Tag Archives: Great Little Theatre Companies

Rumours (RoAm Productions in association with Madison Theatre Company) – Hen & Chickens theatre pub until 18th June

Image from offwestend.com

The London premiere of Neil Simon’s hilarious farce is a triumph. Bursting at the seams with top quality comic timing, some great acting performances and a spot on period feel make this a great way to brighten up an evening.

I have a confession – I lived two minutes away from the Hen & Chickens for six months and never went to a play there. The friend that I dragged along last night shares a wall with the back of the theatre, and can hear the clapping from her bed. She worries that sometimes when she’s getting ready to go out the audience can hear her music (and apologises if they do…). She had also never been until last night. On top of this, the theatre (which seats 54 according to Time Out London) was half empty.
::::::::
▶ **GIVEN PROBLEM 1**
Answer these questions from the review of Rumours:
(a) At which venue is the play running, and until what date?
(b) Who wrote the farce?
(c) According to Time Out London, how many people does the theatre seat?
▶ **GIVEN PROBLEM 2**
List the three qualities that the review of Rumours says make the production a great way to brighten up an evening.
▶ **GIVEN PROBLEM 3**
Extend the review of Rumours with a few more sentences, picking up right after its last sentence.
The material here has no connection to the review.

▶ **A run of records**
::::::::
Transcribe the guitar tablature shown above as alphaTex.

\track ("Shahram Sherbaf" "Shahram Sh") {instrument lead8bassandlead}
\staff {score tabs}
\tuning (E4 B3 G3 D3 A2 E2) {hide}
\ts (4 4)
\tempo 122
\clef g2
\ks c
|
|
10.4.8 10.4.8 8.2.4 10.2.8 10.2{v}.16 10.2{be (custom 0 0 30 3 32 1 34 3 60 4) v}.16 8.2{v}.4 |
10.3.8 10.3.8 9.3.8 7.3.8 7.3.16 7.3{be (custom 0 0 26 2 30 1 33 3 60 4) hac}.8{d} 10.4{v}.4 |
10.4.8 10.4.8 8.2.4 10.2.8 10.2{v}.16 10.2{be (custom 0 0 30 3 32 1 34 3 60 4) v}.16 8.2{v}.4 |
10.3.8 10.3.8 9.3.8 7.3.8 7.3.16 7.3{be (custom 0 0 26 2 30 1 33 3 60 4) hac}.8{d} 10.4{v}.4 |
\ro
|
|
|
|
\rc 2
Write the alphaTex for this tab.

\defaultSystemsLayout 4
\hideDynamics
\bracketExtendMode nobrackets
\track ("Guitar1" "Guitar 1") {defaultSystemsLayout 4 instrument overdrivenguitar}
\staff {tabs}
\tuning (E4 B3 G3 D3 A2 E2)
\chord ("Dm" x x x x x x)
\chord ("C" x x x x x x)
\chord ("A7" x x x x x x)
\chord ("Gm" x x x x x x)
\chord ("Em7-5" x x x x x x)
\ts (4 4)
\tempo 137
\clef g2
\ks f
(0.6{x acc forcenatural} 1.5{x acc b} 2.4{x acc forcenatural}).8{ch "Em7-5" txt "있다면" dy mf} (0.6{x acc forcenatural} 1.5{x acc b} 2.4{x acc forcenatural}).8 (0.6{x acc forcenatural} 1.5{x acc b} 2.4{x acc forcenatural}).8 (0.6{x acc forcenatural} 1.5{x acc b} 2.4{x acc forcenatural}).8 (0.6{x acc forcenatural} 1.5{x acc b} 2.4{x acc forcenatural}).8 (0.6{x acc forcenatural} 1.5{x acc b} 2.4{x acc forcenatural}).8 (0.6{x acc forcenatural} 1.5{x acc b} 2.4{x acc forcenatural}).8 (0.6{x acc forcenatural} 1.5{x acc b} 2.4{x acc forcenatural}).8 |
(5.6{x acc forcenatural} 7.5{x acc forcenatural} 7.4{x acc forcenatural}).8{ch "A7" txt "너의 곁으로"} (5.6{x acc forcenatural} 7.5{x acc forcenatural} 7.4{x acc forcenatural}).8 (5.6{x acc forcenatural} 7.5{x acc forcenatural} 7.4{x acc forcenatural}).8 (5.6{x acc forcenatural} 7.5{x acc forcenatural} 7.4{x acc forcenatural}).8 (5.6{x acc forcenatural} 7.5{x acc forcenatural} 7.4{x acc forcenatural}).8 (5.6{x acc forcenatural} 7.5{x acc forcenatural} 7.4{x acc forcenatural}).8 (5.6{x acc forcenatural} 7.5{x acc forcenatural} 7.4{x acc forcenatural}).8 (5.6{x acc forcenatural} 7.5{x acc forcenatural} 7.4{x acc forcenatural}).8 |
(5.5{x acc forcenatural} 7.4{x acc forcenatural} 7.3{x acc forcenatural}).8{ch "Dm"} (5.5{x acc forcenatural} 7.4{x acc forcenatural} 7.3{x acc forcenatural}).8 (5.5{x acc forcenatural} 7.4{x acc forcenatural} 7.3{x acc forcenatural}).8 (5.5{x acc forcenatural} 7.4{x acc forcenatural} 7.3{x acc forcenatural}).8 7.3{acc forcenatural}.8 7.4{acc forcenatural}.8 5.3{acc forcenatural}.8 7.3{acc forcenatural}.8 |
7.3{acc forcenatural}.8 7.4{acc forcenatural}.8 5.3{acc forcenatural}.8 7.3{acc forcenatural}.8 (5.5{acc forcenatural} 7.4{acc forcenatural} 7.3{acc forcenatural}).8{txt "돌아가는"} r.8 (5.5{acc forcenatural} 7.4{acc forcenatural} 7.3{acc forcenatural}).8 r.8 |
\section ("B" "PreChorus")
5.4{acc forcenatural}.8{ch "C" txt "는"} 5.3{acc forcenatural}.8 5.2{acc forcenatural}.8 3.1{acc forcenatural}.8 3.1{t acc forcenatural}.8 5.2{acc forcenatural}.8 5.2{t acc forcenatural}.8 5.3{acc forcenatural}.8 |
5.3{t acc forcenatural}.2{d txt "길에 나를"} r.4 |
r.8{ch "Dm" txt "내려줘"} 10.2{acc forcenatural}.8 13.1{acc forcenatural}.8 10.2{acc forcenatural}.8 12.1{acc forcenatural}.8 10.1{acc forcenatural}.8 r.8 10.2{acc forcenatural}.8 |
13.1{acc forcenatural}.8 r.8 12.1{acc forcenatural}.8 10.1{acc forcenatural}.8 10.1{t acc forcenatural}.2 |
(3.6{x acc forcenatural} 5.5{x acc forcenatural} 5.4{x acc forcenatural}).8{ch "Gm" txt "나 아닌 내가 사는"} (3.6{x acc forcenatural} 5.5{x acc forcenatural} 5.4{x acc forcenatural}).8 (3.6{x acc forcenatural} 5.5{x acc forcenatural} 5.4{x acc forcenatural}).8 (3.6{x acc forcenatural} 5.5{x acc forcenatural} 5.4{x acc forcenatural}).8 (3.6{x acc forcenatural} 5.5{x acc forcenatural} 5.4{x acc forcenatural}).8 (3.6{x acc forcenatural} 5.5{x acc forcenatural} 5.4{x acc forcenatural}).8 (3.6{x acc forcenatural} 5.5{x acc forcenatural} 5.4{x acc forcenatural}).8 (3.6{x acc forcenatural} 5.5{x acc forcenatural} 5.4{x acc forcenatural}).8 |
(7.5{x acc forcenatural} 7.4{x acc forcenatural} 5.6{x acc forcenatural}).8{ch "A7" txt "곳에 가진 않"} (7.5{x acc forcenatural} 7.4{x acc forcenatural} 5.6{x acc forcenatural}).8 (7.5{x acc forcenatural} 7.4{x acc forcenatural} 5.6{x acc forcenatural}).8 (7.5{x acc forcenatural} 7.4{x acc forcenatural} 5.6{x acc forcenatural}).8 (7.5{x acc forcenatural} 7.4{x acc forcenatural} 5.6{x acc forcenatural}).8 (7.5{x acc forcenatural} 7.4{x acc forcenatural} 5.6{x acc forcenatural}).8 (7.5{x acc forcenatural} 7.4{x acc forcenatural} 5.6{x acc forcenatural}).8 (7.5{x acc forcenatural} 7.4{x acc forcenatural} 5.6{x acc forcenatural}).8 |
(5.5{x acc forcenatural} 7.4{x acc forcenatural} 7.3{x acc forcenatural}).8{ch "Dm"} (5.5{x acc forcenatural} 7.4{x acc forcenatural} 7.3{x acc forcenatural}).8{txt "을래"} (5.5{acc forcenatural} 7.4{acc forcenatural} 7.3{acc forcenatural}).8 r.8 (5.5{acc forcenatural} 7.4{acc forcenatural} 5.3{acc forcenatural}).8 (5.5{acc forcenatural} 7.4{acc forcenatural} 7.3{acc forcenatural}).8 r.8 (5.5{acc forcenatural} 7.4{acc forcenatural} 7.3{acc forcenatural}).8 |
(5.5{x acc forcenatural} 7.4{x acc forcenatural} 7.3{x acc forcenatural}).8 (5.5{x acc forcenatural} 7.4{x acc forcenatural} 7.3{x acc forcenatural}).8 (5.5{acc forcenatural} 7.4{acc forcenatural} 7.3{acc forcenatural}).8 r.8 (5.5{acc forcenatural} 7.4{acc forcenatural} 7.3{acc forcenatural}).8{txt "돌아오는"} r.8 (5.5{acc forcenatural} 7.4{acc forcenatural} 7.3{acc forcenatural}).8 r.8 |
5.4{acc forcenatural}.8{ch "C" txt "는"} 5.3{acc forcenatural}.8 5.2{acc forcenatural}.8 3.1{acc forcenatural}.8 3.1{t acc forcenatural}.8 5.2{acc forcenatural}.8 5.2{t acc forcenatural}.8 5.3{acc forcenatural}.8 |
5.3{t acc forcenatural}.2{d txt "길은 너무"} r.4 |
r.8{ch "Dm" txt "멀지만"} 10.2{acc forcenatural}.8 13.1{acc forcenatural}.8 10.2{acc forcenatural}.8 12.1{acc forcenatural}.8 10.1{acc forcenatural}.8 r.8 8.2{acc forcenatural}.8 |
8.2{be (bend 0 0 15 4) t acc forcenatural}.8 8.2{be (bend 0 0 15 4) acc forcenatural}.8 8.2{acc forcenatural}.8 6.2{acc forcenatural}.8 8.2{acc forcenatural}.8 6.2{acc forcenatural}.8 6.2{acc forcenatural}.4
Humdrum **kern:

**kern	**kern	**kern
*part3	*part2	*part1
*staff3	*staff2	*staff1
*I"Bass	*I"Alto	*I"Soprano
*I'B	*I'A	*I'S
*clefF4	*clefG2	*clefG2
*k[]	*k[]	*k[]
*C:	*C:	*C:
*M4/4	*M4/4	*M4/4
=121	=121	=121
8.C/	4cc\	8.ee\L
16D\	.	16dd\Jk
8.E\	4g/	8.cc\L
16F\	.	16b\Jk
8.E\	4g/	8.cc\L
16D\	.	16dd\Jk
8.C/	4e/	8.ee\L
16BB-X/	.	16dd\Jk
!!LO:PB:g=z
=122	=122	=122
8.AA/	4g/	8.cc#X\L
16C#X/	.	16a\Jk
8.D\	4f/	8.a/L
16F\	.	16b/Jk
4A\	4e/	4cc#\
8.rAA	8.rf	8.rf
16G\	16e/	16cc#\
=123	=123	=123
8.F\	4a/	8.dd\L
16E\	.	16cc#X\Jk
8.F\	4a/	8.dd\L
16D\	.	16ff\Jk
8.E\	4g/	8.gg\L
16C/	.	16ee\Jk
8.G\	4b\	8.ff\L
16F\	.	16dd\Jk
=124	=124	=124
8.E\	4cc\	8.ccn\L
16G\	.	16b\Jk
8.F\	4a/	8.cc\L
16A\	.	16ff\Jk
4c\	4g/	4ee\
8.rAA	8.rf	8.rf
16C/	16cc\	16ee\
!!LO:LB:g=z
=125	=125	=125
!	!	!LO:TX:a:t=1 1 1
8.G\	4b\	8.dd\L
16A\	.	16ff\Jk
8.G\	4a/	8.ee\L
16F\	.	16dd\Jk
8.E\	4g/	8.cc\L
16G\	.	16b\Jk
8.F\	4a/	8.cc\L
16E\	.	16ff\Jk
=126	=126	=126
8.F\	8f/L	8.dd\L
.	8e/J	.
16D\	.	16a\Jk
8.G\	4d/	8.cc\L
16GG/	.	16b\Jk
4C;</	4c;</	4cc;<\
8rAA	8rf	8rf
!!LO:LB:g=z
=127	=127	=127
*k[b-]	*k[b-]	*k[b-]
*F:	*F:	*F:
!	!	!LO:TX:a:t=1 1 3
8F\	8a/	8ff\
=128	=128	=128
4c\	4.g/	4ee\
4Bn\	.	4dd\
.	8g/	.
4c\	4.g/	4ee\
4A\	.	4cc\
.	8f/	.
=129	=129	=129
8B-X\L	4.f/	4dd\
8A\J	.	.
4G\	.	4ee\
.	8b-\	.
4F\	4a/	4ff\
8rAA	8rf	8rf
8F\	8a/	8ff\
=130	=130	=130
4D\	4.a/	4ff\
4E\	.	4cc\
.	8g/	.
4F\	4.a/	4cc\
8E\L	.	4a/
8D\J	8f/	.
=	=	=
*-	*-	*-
::::::::
▶ **EXERCISE ANSWER 1**
(a) The Hen & Chickens theatre pub, until 18th June.
(b) Neil Simon.
(c) 54.

▶ **EXERCISE ANSWER 2**
- Top quality comic timing
- Some great acting performances
- A spot on period feel

▶ **EXERCISE ANSWER 3**
Why do so many great venues, with productions bursting with talent, fail to attract full houses? Tickets were only £12/£10 – less than I’d have spent on  pints of cider had I spent that hour and forty minutes in the pub downstairs. Are people scornful of pub theatre, thinking that productions won’t be of good quality? Are they poorly marketed? The production of La Boheme that I saw down the road at the King’s Head Theatre in April was packed – and the content there (a modern take on opera) was much more esoteric than this snappy, broadly-appealing farce set in eighties Oxford. Obviously marketing budgets are tight for these small productions, the actors mostly have full time jobs to go to, and little shows don;t have the tourist appeal of West End long runners, but surely there are enough locals (or just Londoners) to fill these places each night? I am seriously puzzled about this – if anyone has any insight/answers please leave a comment below.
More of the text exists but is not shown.